__Assignment__: Go through the data line by line. Copy each one holding the string "título".

Data items:
━━━━━━━━━━

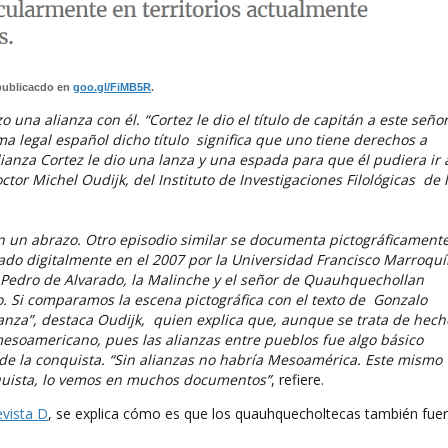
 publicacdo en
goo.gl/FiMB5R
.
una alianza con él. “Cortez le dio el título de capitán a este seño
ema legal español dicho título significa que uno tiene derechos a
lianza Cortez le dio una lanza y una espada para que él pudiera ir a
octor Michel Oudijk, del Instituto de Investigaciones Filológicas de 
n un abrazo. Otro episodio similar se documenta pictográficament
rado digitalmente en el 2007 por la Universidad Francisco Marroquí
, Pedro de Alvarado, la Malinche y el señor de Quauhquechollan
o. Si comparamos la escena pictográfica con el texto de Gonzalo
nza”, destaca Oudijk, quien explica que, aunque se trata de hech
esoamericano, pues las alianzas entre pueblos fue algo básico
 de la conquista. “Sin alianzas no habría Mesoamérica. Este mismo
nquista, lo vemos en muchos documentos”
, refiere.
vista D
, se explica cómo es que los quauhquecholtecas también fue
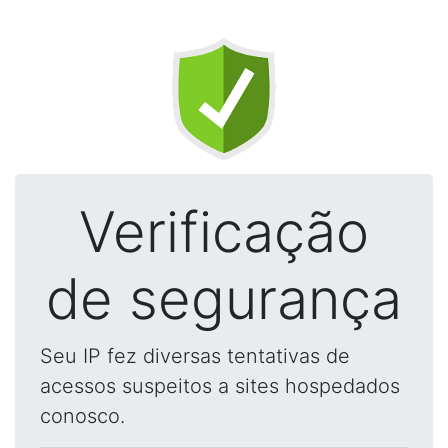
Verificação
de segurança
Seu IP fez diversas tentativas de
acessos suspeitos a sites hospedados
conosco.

━━━━━━━━━━

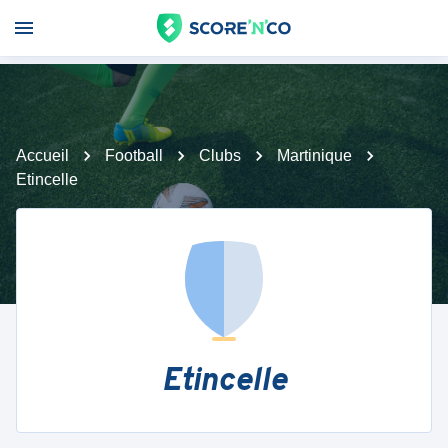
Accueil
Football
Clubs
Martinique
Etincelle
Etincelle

━━━━━━━━━━

__Your solution__:
una alianza con él. “Cortez le dio el título de capitán a este seño
ema legal español dicho título significa que uno tiene derechos a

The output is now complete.